Previous suicide attacks
However, there were reasons to suspect suicide attacks with airplanes. In 1994, for example, Algerian terrorists hijacked a plane in a foiled attempt to destroy the Eiffel Tower. And in 1995, terrorists in the Philippines plotted to hijack several U.S. planes, and there was even talk of crashing into CIA headquarters.
Rice said the Eiffel Tower and Philippines incidents were not part of Bush's briefing, and neither she or Bush could recall seeing the FBI memo.
"Had this president known of something more specific or known that a plane was going to be used as a missile, he would have acted on it," she said.
Transportation Secretary Norman Mineta said there was "no specificity to the information" that his agency passed on to airlines and airports last summer.
"There was no way we could have, let's say, connected the dots to point to what happened on the 11th of September," Mineta said.
Victims' families respond
Sorting through the tumble of events, some family members of the Sept. 11 victims reacted with anger.
"I believe our whole government let people down," said Bill Doyle of New York City, whose son, Joseph, was killed inside the World Trade Center.
Other loved ones said the government probably had done all it could.
"It's time to put aside the anger, the frustration," said Peggy Neff of Hyattsville, Md., who lost her partner of 17 years, Sheila Hein, in the Pentagon attack.
Democrats expressed skepticism about the administration's explanations.
"Why did it take eight months for us to receive this information?" asked Senate Majority Leader Tom Daschle, D-S.D.
With intelligence panels already trying to determine whether the government ignored warning signs, Daschle said this week's development will throw the investigation to other panels.
Sen.
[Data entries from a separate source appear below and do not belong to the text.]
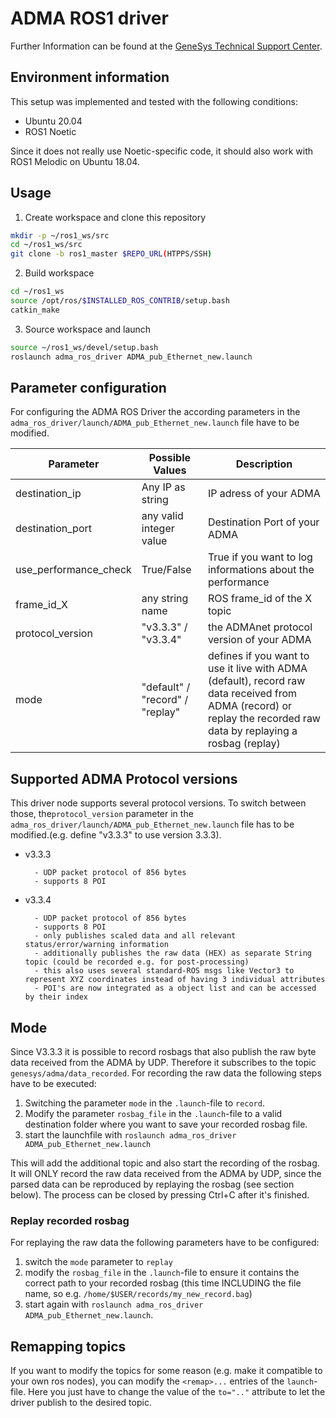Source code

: # ADMA ROS1 driver

Further Information can be found at the [GeneSys Technical Support Center](https://genesys-offenburg.de/support-center/). 

## Environment information

This setup was implemented and tested with the following conditions:
- Ubuntu 20.04
- ROS1 Noetic

Since it does not really use Noetic-specific code, it should also work with ROS1 Melodic on Ubuntu 18.04.

## Usage
1. Create workspace and clone this repository
```bash
mkdir -p ~/ros1_ws/src
cd ~/ros1_ws/src
git clone -b ros1_master $REPO_URL(HTPPS/SSH)
```

2. Build workspace
```bash
cd ~/ros1_ws
source /opt/ros/$INSTALLED_ROS_CONTRIB/setup.bash
catkin_make
```

3. Source workspace and launch
```bash
source ~/ros1_ws/devel/setup.bash
roslaunch adma_ros_driver ADMA_pub_Ethernet_new.launch
```

## Parameter configuration
For configuring the ADMA ROS Driver the according parameters in the `adma_ros_driver/launch/ADMA_pub_Ethernet_new.launch` file have to be modified.

| Parameter | Possible Values | Description|
|---|---|---|
| destination_ip | Any IP as string | IP adress of your ADMA |
| destination_port | any valid integer value | Destination Port of your ADMA |
| use_performance_check | True/False | True if you want to log informations about the performance |
| frame_id_X | any string name | ROS frame_id of the X topic |
| protocol_version | "v3.3.3" / "v3.3.4" | the ADMAnet protocol version of your ADMA |
| mode | "default" / "record" / "replay" | defines if you want to use it live with ADMA (default), record raw data received from ADMA (record) or replay the recorded raw data by replaying a rosbag (replay) |

## Supported ADMA Protocol versions
This driver node supports several protocol versions.
To switch between those, the`protocol_version` parameter in the `adma_ros_driver/launch/ADMA_pub_Ethernet_new.launch` file has to be modified.(e.g. define "v3.3.3"  to use version 3.3.3).
- v3.3.3

        - UDP packet protocol of 856 bytes
        - supports 8 POI
- v3.3.4

        - UDP packet protocol of 856 bytes
        - supports 8 POI
        - only publishes scaled data and all relevant status/error/warning information
        - additionally publishes the raw data (HEX) as separate String topic (could be recorded e.g. for post-processing)
        - this also uses several standard-ROS msgs like Vector3 to represent XYZ coordinates instead of having 3 individual attributes
        - POI's are now integrated as a object list and can be accessed by their index 

## Mode

Since V3.3.3 it is possible to record rosbags that also publish the raw byte data received from the ADMA by UDP. Therefore it subscribes to the topic `genesys/adma/data_recorded`. For recording the raw data the following steps have to be executed:

1. Switching the parameter `mode` in the `.launch`-file  to `record`.
2. Modify the parameter `rosbag_file` in the `.launch`-file to a valid destination folder where you want to save your recorded rosbag file.
3. start the launchfile with `roslaunch adma_ros_driver ADMA_pub_Ethernet_new.launch`

This will add the additional topic and also start the recording of the rosbag. It will ONLY record the raw data received from the ADMA by UDP, since the parsed data can be reproduced by replaying the rosbag (see section below). The process can be closed by pressing Ctrl+C after it's finished. 

### Replay recorded rosbag
For replaying the raw data the following parameters have to be configured:
1. switch the `mode` parameter to `replay`
2. modify the `rosbag_file` in the `.launch`-file to ensure it contains the correct path to your recorded rosbag (this time INCLUDING the file name, so e.g. `/home/$USER/records/my_new_record.bag`) 
3. start again with `roslaunch adma_ros_driver ADMA_pub_Ethernet_new.launch`.
 
## Remapping topics
If you want to modify the topics for some reason (e.g. make it compatible to your own ros nodes), you can modify the `<remap>...` entries of the `launch`-file. Here you just have to change the value of the `to=".."` attribute to let the driver publish to the desired topic.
Hillary Clinton, D-N.Y., said she would never second-guess a commander in chief then she called on Bush to explain why he didn't make the threats public in August.
Some Republicans demanded answers, too.
"There were two separate FBI reports plus a CIA warning, none of which were coordinated," said Sen. John McCain, R-Ariz. "The question is, If all three had been connected, would that have led to more vigorous activity? That's the reason why we need the commission to look at it."
Gephardt and several members of intelligence panels, primarily Democrats, said they had not been advised of the threats although the White House insisted that committee members were told.
White House officials said Bush was unwavering in his belief that CIA Director George Tenet and FBI Director Robert Mueller had done a good job overhauling their agencies to close the gaps exposed by the attacks. Their jobs are not in jeopardy, officials said.